Giovanni 10,11-18

SONO IL PASTORE BUONO, VERO, CHE DA’ LA VITA PER IL GREGGE

L’immagine di Gesù Pastore è la più conosciuta dai cristiani, ma è un’immagine carica di tanti significati anche provocatori per i capi religiosi che si infuriano. Perché?

Giovanni dice di Gesù “Io sono il pastore buono”. “Io sono” è la frase che definisce la qualità divina, cioè sono come Dio. “Pastore buono” definisce la sua bontà, la sua vera qualità. Nel testo del profeta Ezechiele 34 si legge i pastori del popolo fanno i loro interessi ed allora lui stessi si prenderà cura del suo gregge. Quindi dice:  è arrivato il tempo, Gesù li spodesta, li chiama ladri e omicidi, e si prende cura direttamente a nome di Dio. La sua persona diventa il pastore per eccellenza che “dà la vita per le pecore”, per questo è buono.

E paragona il loro lavoro (dei capi religiosi) a quello dei mercenari, che agiscono per proprio tornaconto.
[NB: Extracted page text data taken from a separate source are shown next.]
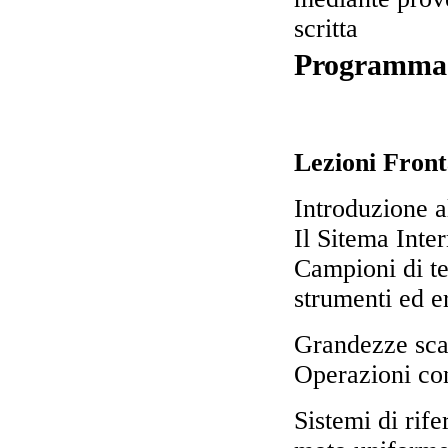
scritta
Programma
Lezioni Front
Introduzione a
Il Sitema Inter
Campioni di t
strumenti ed er
Grandezze scal
Operazioni con
Sistemi di rif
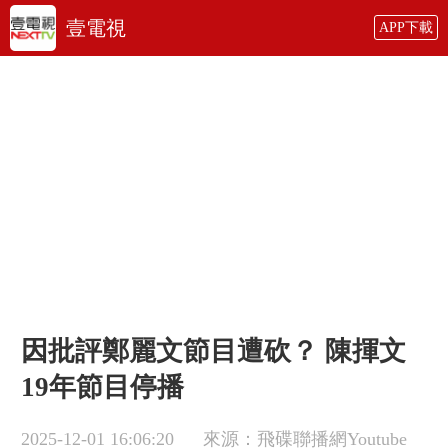
壹電視
APP下載
因批評鄭麗文節目遭砍？ 陳揮文
19年節目停播
2025-12-01 16:06:20
來源：飛碟聯播網Youtube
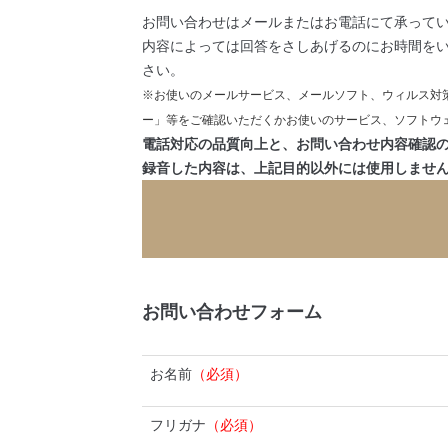
お問い合わせはメールまたはお電話にて承って
内容によっては回答をさしあげるのにお時間を
さい。
※お使いのメールサービス、メールソフト、ウィルス対
ー」等をご確認いただくかお使いのサービス、ソフトウ
電話対応の品質向上と、お問い合わせ内容確認の
録音した内容は、上記目的以外には使用しませ
お問い合わせフォーム
お名前
（必須）
フリガナ
（必須）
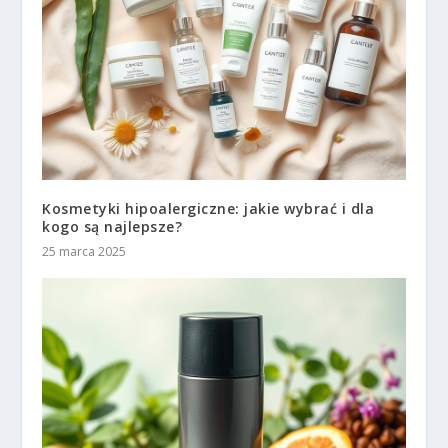
Kosmetyki hipoalergiczne: jakie wybrać i dla
kogo są najlepsze?
25 marca 2025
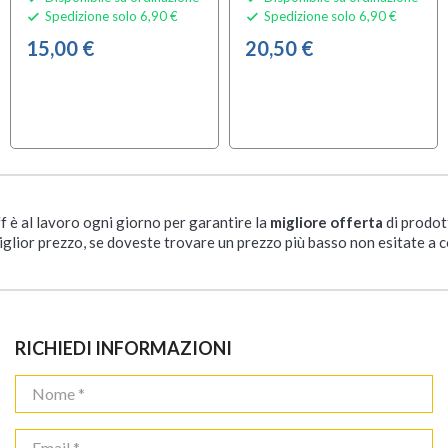
Spedizione solo 6,90 €
Spedizione solo 6,90 €


15,00 €
20,50 €
ff è al lavoro ogni giorno per garantire la
migliore offerta
di prodot
iglior prezzo, se doveste trovare un prezzo più basso non esitate a c
RICHIEDI INFORMAZIONI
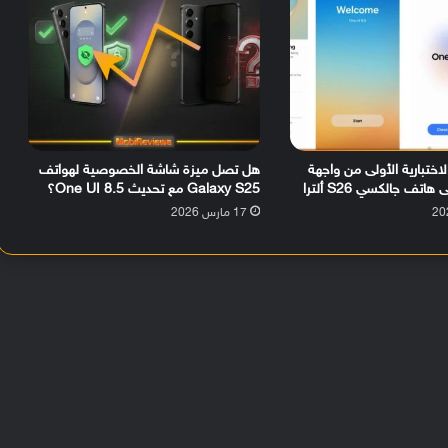
اختبارية الأولى من واجهة
هل تصل ميزة شاشة الخصوصية لهواتف
Galaxy S25 مع تحديث One UI 8.5؟
17 مارس 2026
Lui no. Ha un’intima comunicazione con il suo gregge, è la stessa che il Padre ha con lui.

Lui la trasforma e la comunica perché Dio vuole fondersi con l’uomo, facendo di lui il vero santuario, dando libertà.

E non dice “farò un solo recinto e un solo pastore”, ma farò un solo gregge di tutti, anche di quelli fuori dal recinto istituzionale. E’ venuto a liberare tutti, quelli dentro il recinto religioso e quelli fuori.

La religione dava sicurezza, li faceva sentire popolo di Dio, ma li faceva restare immaturi, in condizione infantile. Stavano sottomessi a regole umana di interesse contrabbandate per divine

Gesù propone una fede adulta, per coloro che sono nell’istituzione e per chi non lo è. Si diventa liberi, segno di una presenza spirituale profonda. Dio non si lega alla religione, ma alla persona ed alla sua dignità.